Is Your Dog Kind?

We humans tend to associate human emotions and motivations to everything from our pets to inanimate objects to corporate entities.  Yesterday I got into a very bizarre argument with someone on Facebook about a “Make America Kind Again” meme. My take on the meme was that it was an invitation to re-introduce more kindness into American culture. To work at making kindness a civic virtue. To be individually kind to each other as part of what it means to be an American. The other person’s take was a foreign policy one, and his stance was that America has been too kind already in its treatment of other countries.

I think this is crazy talk, though maybe not for what you might think of as the first line of reasoning.
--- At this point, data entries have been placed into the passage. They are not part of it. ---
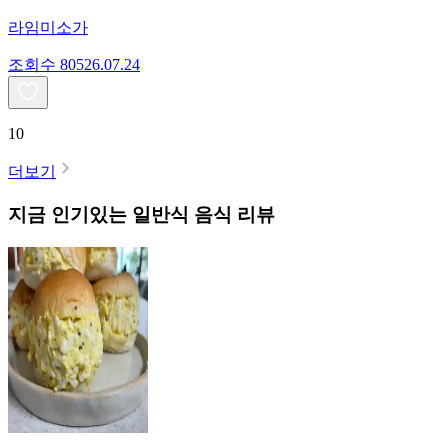
라임미소가
조회수
805
26.07.24
10
더보기
지금 인기있는
일반식
음식 리뷰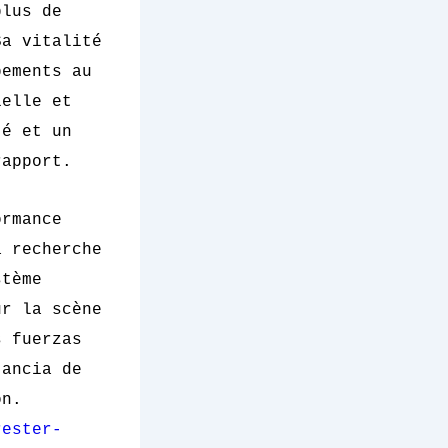
plus de
Sa vitalité
pements au
ielle et
té et un
rapport.
ormance
a recherche
stème
ur la scène
s fuerzas
tancia de
ón.
rester-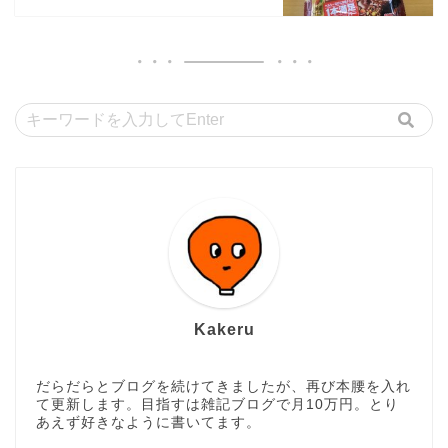
Kakeru
だらだらとブログを続けてきましたが、再び本腰を入れ
て更新します。目指すは雑記ブログで月10万円。とり
あえず好きなように書いてます。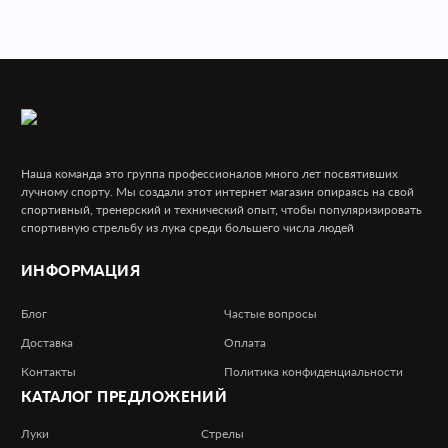
Наша команда это группа профессионалов много лет посвятивших
лучному спорту. Мы создали этот интернет магазин опираясь на свой
спортивный, тренерский и технический опыт, чтобы популяризировать
спортивную стрельбу из лука среди большего числа людей
ИНФОРМАЦИЯ
Блог
Частые вопросы
Доставка
Оплата
Контакты
Политика конфиденциальности
КАТАЛОГ
ПРЕДЛОЖЕНИЙ
Луки
Стрелы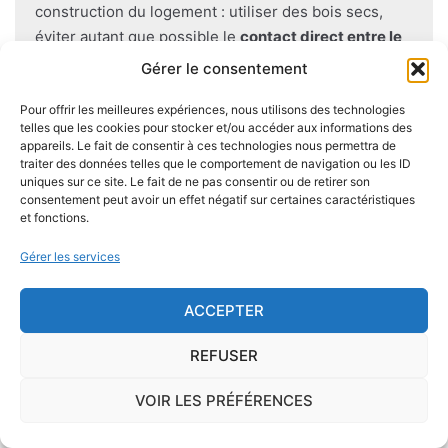
construction du logement : utiliser des bois secs,
éviter autant que possible le
contact direct entre le
bois et le sol
, s'assurer de l'étanchéité des façades et
Gérer le consentement
toitures, prévoir des aérations en sous-sol.
Pour offrir les meilleures expériences, nous utilisons des technologies
telles que les cookies pour stocker et/ou accéder aux informations des
appareils. Le fait de consentir à ces technologies nous permettra de
traiter des données telles que le comportement de navigation ou les ID
uniques sur ce site. Le fait de ne pas consentir ou de retirer son
Je demande le descriptif des
consentement peut avoir un effet négatif sur certaines caractéristiques
risques pour ma ville
et fonctions.
Gérer les services
ACCEPTER
Le risque Radon
REFUSER
La commune de Neufchâtel-sur-Aisne se trouve
VOIR LES PRÉFÉRENCES
dans une zone de
concentration de radon de 1
,
ce qui est considéré comme
faible
.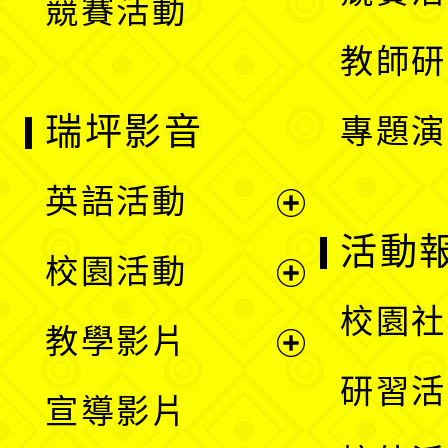
競賽活動
單
教師研
瑞坪影音
專題演
英語活動
展
活動
校園活動
開
展
校園社
教學影片
選
開
展
研習活
宣導影片
單
選
開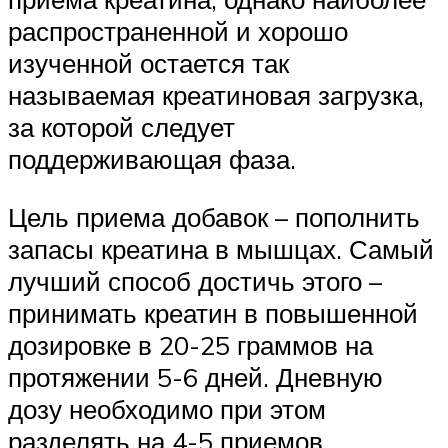
распространенной и хорошо
изученной остается так
называемая креатиновая загрузка,
за которой следует
поддерживающая фаза.
Цель приема добавок – пополнить
запасы креатина в мышцах. Самый
лучший способ достичь этого –
принимать креатин в повышенной
дозировке в 20-25 граммов на
протяжении 5-6 дней. Дневную
дозу необходимо при этом
разделять на 4-5 приемов.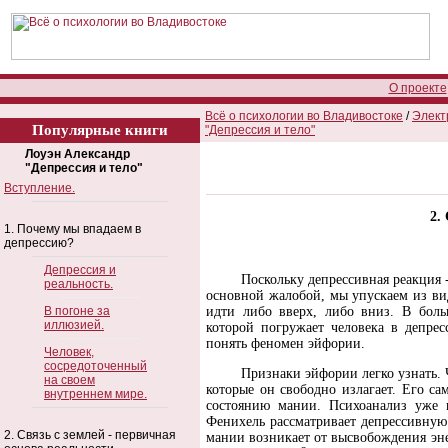
О проекте
Всё о психологии во Владивостоке
/
Элект
Популярные книги
"Депрессия и тело"
Лоуэн Александр
"Депрессия и тело"
Вступление.
2.
1. Почему мы впадаем в
депрессию?
Депрессия и
Поскольку депрессивная реакция -
реальность.
основной жалобой, мы упускаем из вид
В погоне за
идти либо вверх, либо вниз. В боль
иллюзией.
которой погружает человека в депре
понять феномен эйфории.
Человек,
сосредоточенный
Признаки эйфории легко узнать. 
на своем
которые он свободно излагает. Его са
внутреннем мире.
состоянию мании. Психоанализ уже 
Фенихель рассматривает депрессивну
2. Связь с землей - первичная
мании возникает от высвобождения эне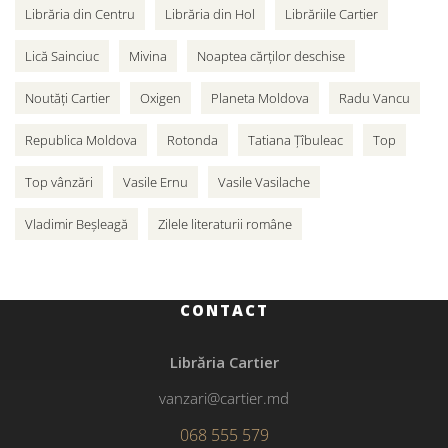
Librăria din Centru
Librăria din Hol
Librăriile Cartier
Lică Sainciuc
Mivina
Noaptea cărților deschise
Noutăți Cartier
Oxigen
Planeta Moldova
Radu Vancu
Republica Moldova
Rotonda
Tatiana Țîbuleac
Top
Top vânzări
Vasile Ernu
Vasile Vasilache
Vladimir Beșleagă
Zilele literaturii române
CONTACT
Librăria Cartier
vanzari@cartier.md
068 555 579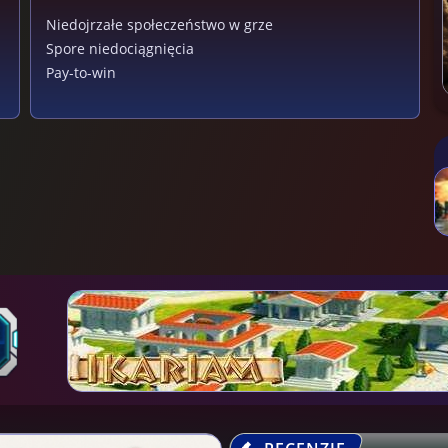
Niedojrzałe społeczeństwo w grze
Spore niedociągnięcia
Pay-to-win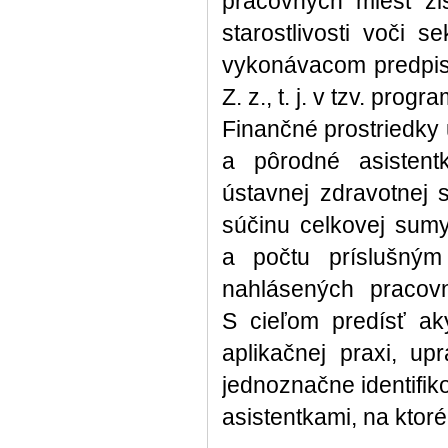
pracovných miest zi
starostlivosti voči 
vykonávacom predpis
Z. z., t. j. v tzv. prog
Finančné prostriedky 
a pôrodné asistent
ústavnej zdravotnej 
súčinu celkovej sumy
a počtu príslušným 
nahlásených pracov
S cieľom predísť a
aplikačnej praxi, u
jednoznačne identifi
asistentkami, na ktor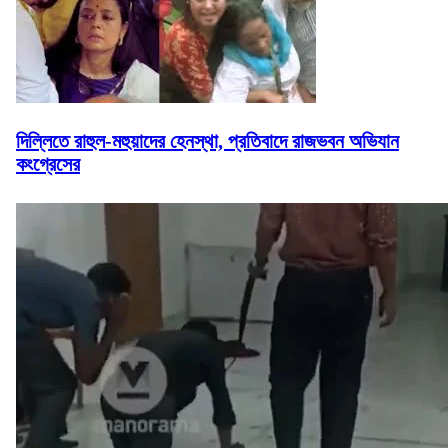
দিল্লিতে রাহুল-মহুয়াদের হেনস্থা, প্রতিবাদে রাজভবন অভিযান
কংগ্রেসের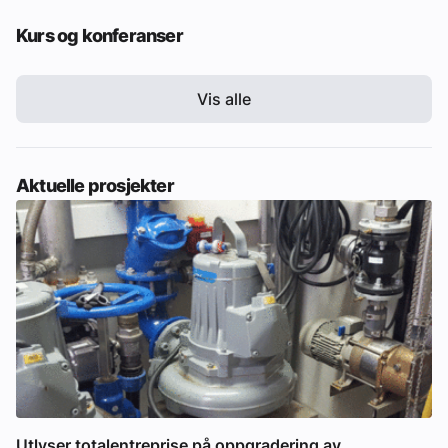
Kurs og konferanser
Vis alle
Aktuelle prosjekter
Utlyser totalentreprise på oppgradering av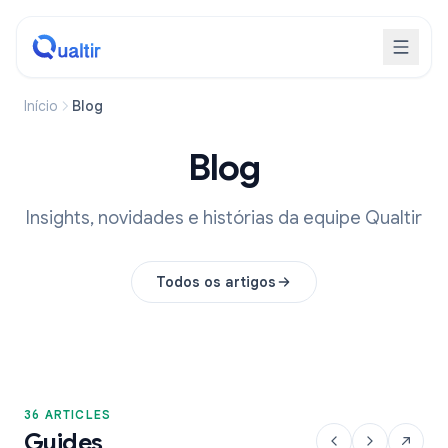
Início
Blog
Blog
Insights, novidades e histórias da equipe Qualtir
Todos os artigos
36 ARTICLES
Guides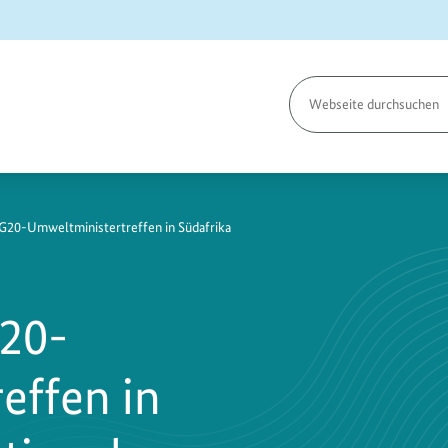
Seite
durchsuchen
G20-Umweltministertreffen in Südafrika
20-
effen in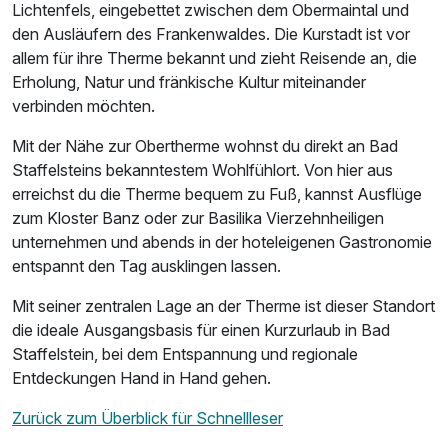
Lichtenfels, eingebettet zwischen dem Obermaintal und
den Ausläufern des Frankenwaldes. Die Kurstadt ist vor
allem für ihre Therme bekannt und zieht Reisende an, die
Erholung, Natur und fränkische Kultur miteinander
verbinden möchten.
Mit der Nähe zur Obertherme wohnst du direkt an Bad
Staffelsteins bekanntestem Wohlfühlort. Von hier aus
erreichst du die Therme bequem zu Fuß, kannst Ausflüge
zum Kloster Banz oder zur Basilika Vierzehnheiligen
unternehmen und abends in der hoteleigenen Gastronomie
entspannt den Tag ausklingen lassen.
Mit seiner zentralen Lage an der Therme ist dieser Standort
die ideale Ausgangsbasis für einen Kurzurlaub in Bad
Staffelstein, bei dem Entspannung und regionale
Entdeckungen Hand in Hand gehen.
Zurück zum Überblick für Schnellleser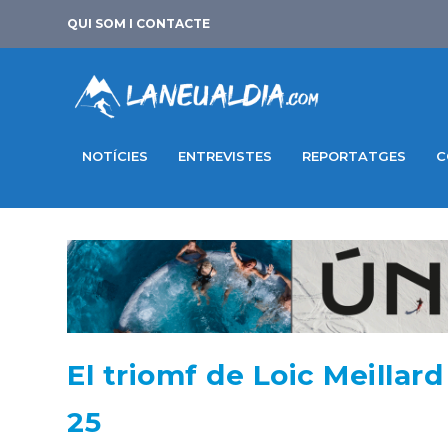
QUI SOM I CONTACTE
NOTÍCIES
ENTREVISTES
REPORTATGES
C
El triomf de Loic Meillar
25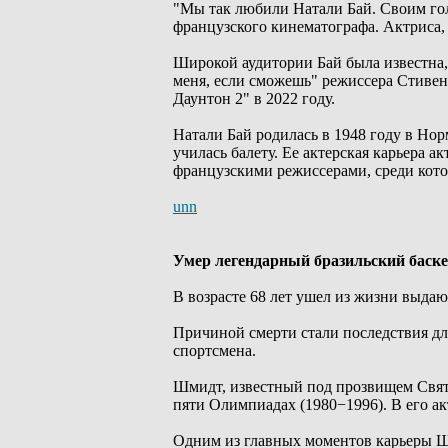
"Мы так любили Натали Бай. Своим го
французского кинематографа. Актриса, 
Широкой аудитории Бай была известна,
меня, если сможешь" режиссера Стивен
Даунтон 2" в 2022 году.
Натали Бай родилась в 1948 году в Норм
училась балету. Ее актерская карьера а
французскими режиссерами, среди кот
unn
Умер легендарный бразильский баск
В возрасте 68 лет ушел из жизни выда
Причиной смерти стали последствия дл
спортсмена.
Шмидт, известный под прозвищем Святая
пяти Олимпиадах (1980−1996). В его ак
Одним из главных моментов карьеры Ш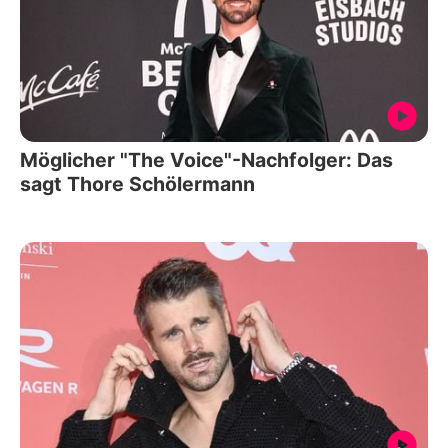
Möglicher "The Voice"-Nachfolger: Das
sagt Thore Schölermann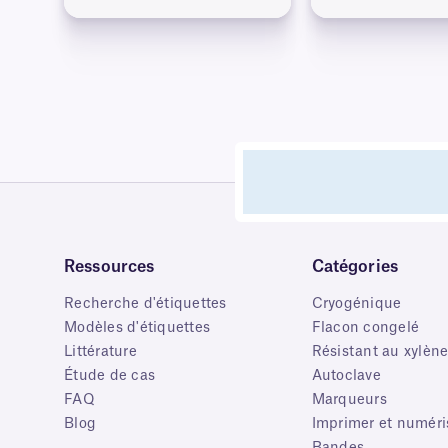
Ressources
Catégories
Recherche d'étiquettes
Cryogénique
Modèles d'étiquettes
Flacon congelé
Littérature
Résistant au xylèn
Étude de cas
Autoclave
FAQ
Marqueurs
Blog
Imprimer et numéri
Bandes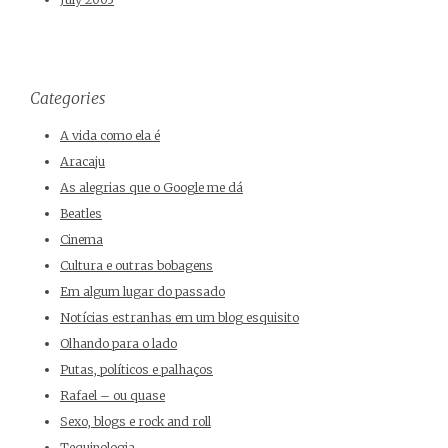
Categories
A vida como ela é
Aracaju
As alegrias que o Google me dá
Beatles
Cinema
Cultura e outras bobagens
Em algum lugar do passado
Notícias estranhas em um blog esquisito
Olhando para o lado
Putas, políticos e palhaços
Rafael – ou quase
Sexo, blogs e rock and roll
Tequinologia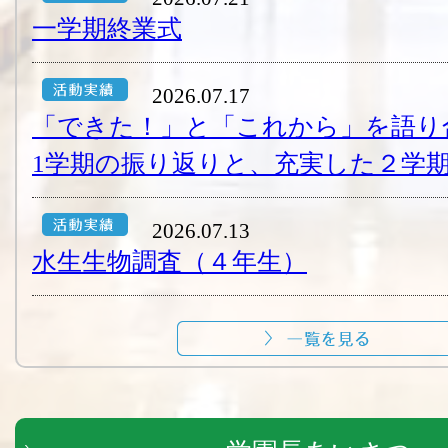
一学期終業式
2026.07.17
「できた！」と「これから」を語り
1学期の振り返りと、充実した２学期
2026.07.13
水生生物調査（４年生）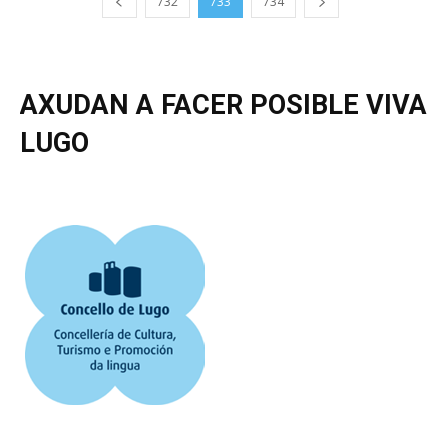
732
733
734
AXUDAN A FACER POSIBLE VIVA
LUGO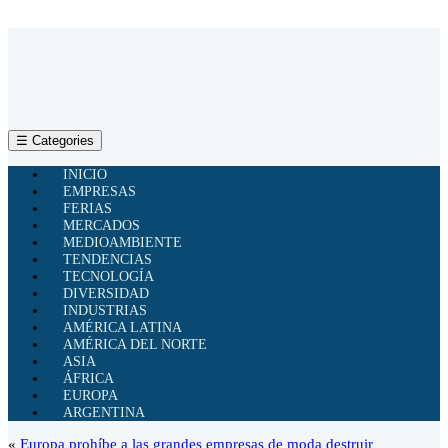
☰ Categories
INICIO
EMPRESAS
FERIAS
MERCADOS
MEDIOAMBIENTE
TENDENCIAS
TECNOLOGÍA
DIVERSIDAD
INDUSTRIAS
AMÉRICA LATINA
AMÉRICA DEL NORTE
ASIA
ÁFRICA
EUROPA
ARGENTINA
«
Europa prohíbe a las grandes empresas de moda destruir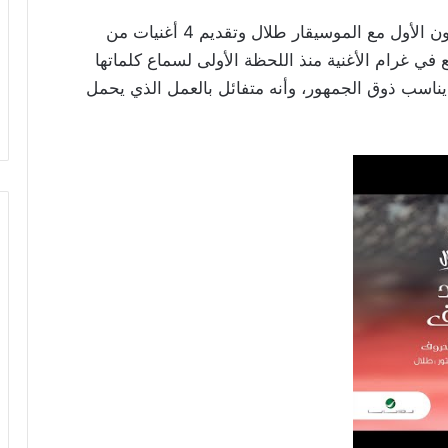
وأكد الفنان ماجد المهندس في بيان امتنانه بالتعاون الأول مع الموسيقار طلال وتقديم 4 أغنيات من
وقع في غرام الأغنية منذ اللحظة الأولى لسماع كلماتها
 يناسب ذوق الجمهور، وأنه متفائل بالعمل الذي يحمل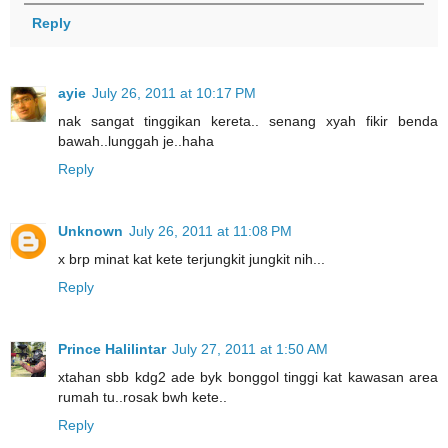
Reply
ayie
July 26, 2011 at 10:17 PM
nak sangat tinggikan kereta.. senang xyah fikir benda
bawah..lunggah je..haha
Reply
Unknown
July 26, 2011 at 11:08 PM
x brp minat kat kete terjungkit jungkit nih...
Reply
Prince Halilintar
July 27, 2011 at 1:50 AM
xtahan sbb kdg2 ade byk bonggol tinggi kat kawasan area
rumah tu..rosak bwh kete..
Reply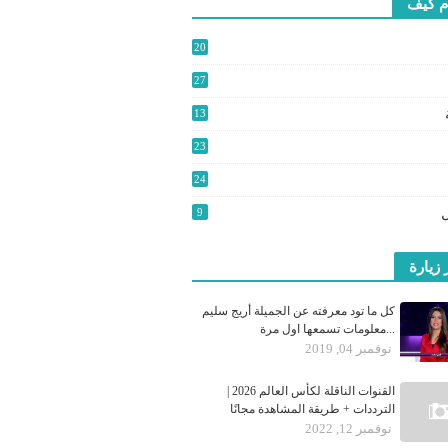
م كيف
20
2
27
3
13
9
23
24
0
9
 زيارة
كل ما تود معرفته عن الجميلة أريج سليم
...معلومات تسمعها اول مرة
نوفمبر 04, 2019
القنوات الناقلة لكأس العالم 2026 |
الترددات + طريقة المشاهدة مجانًا
نوفمبر 12, 2022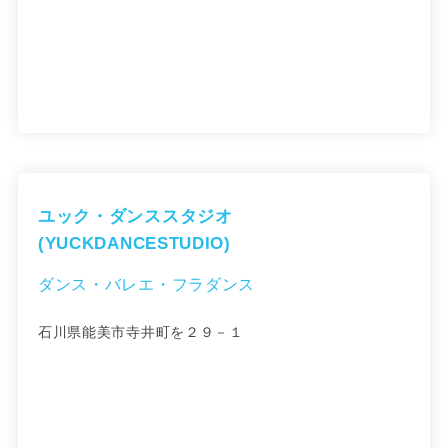
ユック・ダンススタジオ
(YUCKDANCESTUDIO)
ダンス・バレエ・フラダンス
石川県能美市寺井町を２９－１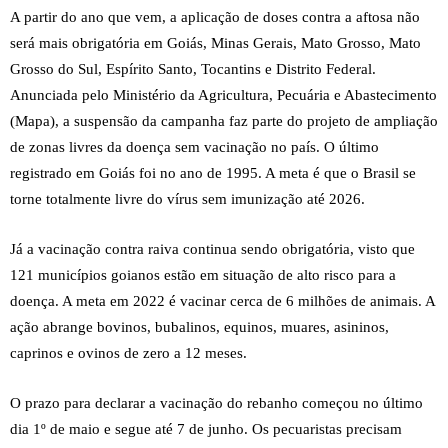
A partir do ano que vem, a aplicação de doses contra a aftosa não
será mais obrigatória em Goiás, Minas Gerais, Mato Grosso, Mato
Grosso do Sul, Espírito Santo, Tocantins e Distrito Federal.
Anunciada pelo Ministério da Agricultura, Pecuária e Abastecimento
(Mapa), a suspensão da campanha faz parte do projeto de ampliação
de zonas livres da doença sem vacinação no país. O último
registrado em Goiás foi no ano de 1995. A meta é que o Brasil se
torne totalmente livre do vírus sem imunização até 2026.
Já a vacinação contra raiva continua sendo obrigatória, visto que
121 municípios goianos estão em situação de alto risco para a
doença. A meta em 2022 é vacinar cerca de 6 milhões de animais. A
ação abrange bovinos, bubalinos, equinos, muares, asininos,
caprinos e ovinos de zero a 12 meses.
O prazo para declarar a vacinação do rebanho começou no último
dia 1º de maio e segue até 7 de junho. Os pecuaristas precisam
Sure, for every “kind” thing we think America might or might not have done, there’s probably an “unkind” example. But this line of thinking is entirely spurious. “America” (i.e. the United States of America) is a country, a “non physical juridical entity”, to quote Wikipedia.  As such, it does not have human emotions or motivations, even though it is led by the will of human beings. America the country’s actions are based mostly in utilitarianism. While the majority of us want our country to be a moral actor on the world stage, and follow just and rational laws, this is not synonymous with kindness.


Photo: detail from a photo by Krista Mangulsone, via Unsplash

Kindness is so relative. Can a country act with kindness? I return to contemplating my dog. Can my dog be kind, or am I simply anthropomorphizing the actions of a creature whose mental processes are opaque to me? I think that the answer is yes, my dog can be kind. There are many examples of dogs, cats, and non-domestic animals acting in generous, selfless ways towards humans and each other.

So what makes my dog capable of kindness, and a country not? I think the answer lies in sentience. My dog is a sentient being, and while his instincts and emotional states are not identical to a human’s, he’s part of the interconnected web of life in a way that an artificial entity like a country can never be. And yet that desire to act with collective kindness is very strong in a lot of us, as irrational as it is. We want our country to be kind, or at least be known for kindness.  Your country can’t be kind. It is outside its skillset. You can be kind however, in your country’s name. That individual action might be tiny, but millions of tiny individual actions can make a country of kindness.  I hope we’ll try my thesis out!

One thought on “Is Your Dog Kind?

  1. Interesting. I suppose technically concepts don’t have emotions though they certainly can provoke them. I would like collectively for US citizens to be known for our kindness in our dealings with our own people and the world. Sadly we aren’t even close to that.